** Selected passage **
^^^^^^^^

- Also known as: Les Interpretes Dear Translator
- Genre: Workplace Romance
- Based on: Translator by Miao Juan
- Written by: Hong Jinghui Ying Yang
- Directed by: Wang Ying
- Starring: Yang Mi Huang Xuan
- Opening theme: My Dear by Tan Weiwei
- Ending theme: Running Snail by Huang Xuan
- Country of origin: China
- Original language: Mandarin
- No. of episodes: 42, 44 (TV version)

Production
- Producers: Zhao Yifang Gao Fei Zeng Jia
- Production locations: Shanghai, Suzhou, Hengchuan, Lausanne, Zürich
- Running time: 45 mins
- Production companies: Croton Media LeECO Jay Walk Studio

Original release
- Network: Hunan TV
- Release: 24 May – 19 June 2016

Related
- Negotiator

= The Interpreter (TV series) =

The Interpreter (亲爱的翻译官 (Qīn'ài de fānyì guān)) is a 2016 Chinese television series starring Yang Mi and Huang Xuan, based on the novel Translator (翻译官) by Miao Juan. It aired on Hunan TV from 24 May to 19 June 2016. The series was the highest rated drama of the year, with an average national viewership rating of 2.63%.

^^^^^^^^

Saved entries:
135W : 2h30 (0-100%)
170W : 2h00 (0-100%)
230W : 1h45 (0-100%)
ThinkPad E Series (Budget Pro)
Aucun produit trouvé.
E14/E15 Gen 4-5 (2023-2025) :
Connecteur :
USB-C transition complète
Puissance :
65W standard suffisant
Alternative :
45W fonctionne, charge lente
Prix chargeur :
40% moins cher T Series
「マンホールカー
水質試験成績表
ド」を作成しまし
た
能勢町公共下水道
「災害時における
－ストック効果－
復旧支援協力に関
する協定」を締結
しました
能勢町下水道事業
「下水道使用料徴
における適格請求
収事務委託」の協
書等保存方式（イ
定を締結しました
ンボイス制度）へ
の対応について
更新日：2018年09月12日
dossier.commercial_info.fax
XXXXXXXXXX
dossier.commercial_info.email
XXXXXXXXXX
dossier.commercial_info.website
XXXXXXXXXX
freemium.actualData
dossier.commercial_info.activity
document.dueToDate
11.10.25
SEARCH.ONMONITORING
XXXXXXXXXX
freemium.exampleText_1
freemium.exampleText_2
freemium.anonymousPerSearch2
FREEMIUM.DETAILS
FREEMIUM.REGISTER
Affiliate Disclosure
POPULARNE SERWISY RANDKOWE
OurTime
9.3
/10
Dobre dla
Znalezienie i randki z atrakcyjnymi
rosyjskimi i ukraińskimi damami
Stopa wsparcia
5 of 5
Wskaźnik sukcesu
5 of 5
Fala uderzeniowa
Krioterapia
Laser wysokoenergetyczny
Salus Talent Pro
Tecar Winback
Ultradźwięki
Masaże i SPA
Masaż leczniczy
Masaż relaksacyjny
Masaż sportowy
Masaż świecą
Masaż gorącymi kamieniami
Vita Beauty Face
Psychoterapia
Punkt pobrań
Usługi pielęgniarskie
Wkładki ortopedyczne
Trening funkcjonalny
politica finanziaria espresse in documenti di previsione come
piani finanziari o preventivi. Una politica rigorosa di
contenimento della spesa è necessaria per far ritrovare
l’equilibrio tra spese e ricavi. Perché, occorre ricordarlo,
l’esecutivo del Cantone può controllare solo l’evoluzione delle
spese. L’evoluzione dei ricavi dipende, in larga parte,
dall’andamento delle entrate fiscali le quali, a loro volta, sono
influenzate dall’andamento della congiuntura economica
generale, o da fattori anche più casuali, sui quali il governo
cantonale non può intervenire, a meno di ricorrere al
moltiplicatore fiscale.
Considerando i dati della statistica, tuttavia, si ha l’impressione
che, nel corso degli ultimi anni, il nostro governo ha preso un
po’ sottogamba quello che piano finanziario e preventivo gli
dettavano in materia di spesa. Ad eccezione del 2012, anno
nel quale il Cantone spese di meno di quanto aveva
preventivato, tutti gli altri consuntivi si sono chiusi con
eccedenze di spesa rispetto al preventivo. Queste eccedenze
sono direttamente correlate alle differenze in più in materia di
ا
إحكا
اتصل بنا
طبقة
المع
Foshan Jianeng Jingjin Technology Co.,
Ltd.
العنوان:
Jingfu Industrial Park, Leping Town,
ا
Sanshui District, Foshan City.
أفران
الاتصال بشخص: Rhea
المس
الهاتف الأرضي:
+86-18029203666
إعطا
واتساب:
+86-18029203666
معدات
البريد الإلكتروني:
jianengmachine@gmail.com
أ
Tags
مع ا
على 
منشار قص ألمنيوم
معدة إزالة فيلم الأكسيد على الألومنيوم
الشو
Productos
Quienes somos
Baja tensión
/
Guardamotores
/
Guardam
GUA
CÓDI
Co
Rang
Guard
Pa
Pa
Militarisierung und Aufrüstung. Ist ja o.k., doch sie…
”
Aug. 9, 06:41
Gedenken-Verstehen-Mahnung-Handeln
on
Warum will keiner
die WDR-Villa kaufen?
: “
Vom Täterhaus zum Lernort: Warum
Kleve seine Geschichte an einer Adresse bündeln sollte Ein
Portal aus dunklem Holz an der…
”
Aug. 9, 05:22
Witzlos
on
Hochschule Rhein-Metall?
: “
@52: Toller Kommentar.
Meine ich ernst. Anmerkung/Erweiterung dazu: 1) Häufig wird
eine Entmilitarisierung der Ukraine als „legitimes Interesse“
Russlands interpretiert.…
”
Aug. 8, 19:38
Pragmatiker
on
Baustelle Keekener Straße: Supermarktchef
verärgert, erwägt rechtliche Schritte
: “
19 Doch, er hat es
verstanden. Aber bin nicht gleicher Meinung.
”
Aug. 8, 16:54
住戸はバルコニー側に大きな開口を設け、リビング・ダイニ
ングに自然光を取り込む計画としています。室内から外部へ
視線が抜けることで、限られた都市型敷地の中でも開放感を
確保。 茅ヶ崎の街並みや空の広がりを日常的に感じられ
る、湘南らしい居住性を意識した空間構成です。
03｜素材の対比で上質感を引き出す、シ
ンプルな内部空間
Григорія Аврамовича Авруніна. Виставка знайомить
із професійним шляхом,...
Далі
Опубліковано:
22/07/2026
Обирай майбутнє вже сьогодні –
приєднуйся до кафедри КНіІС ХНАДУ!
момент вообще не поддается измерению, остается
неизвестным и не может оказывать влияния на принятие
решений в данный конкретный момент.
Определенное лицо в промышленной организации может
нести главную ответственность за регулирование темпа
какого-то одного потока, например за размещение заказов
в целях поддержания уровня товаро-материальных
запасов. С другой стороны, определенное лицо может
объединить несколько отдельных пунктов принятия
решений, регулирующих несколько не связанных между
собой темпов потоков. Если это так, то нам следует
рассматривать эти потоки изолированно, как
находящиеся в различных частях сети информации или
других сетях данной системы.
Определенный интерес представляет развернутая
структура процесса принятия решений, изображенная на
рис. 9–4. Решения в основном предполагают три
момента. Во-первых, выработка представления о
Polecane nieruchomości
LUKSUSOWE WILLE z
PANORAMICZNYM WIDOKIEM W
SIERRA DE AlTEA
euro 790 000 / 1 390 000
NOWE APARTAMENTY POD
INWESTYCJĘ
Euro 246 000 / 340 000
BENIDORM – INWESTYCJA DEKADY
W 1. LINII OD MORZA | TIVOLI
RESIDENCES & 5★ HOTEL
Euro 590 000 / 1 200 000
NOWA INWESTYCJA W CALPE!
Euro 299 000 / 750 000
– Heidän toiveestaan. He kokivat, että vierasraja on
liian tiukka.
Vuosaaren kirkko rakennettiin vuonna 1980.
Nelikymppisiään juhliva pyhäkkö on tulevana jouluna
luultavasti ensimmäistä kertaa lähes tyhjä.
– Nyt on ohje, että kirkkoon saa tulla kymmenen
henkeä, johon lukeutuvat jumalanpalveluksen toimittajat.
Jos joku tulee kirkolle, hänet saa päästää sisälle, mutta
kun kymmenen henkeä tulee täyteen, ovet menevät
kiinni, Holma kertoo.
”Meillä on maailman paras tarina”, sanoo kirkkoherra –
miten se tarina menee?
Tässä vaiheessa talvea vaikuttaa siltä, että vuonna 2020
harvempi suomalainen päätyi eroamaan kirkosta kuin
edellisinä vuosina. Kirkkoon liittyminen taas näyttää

^^^^^^^^

** Questions to answer **
a: Rewrite the paragraph in the TV series overview that begins "The Interpreter" as a bulleted list, keeping its main facts.
b: According to the TV series overview, what is the running time of each episode?
c: Print the TV series overview from "- Also known" to "44 (TV version)", inclusive.

** Written responses **
a:
- The Interpreter is a 2016 Chinese television series starring Yang Mi and Huang Xuan.
- It is based on the novel Translator by Miao Juan.
- It aired on Hunan TV from 24 May to 19 June 2016.
- It was the highest rated drama of the year, with an average national viewership rating of 2.63%.

b: Each episode runs 45 minutes.

c:
- Also known as: Les Interpretes Dear Translator
- Genre: Workplace Romance
- Based on: Translator by Miao Juan
- Written by: Hong Jinghui Ying Yang
- Directed by: Wang Ying
- Starring: Yang Mi Huang Xuan
- Opening theme: My Dear by Tan Weiwei
- Ending theme: Running Snail by Huang Xuan
- Country of origin: China
- Original language: Mandarin
- No. of episodes: 42, 44 (TV version)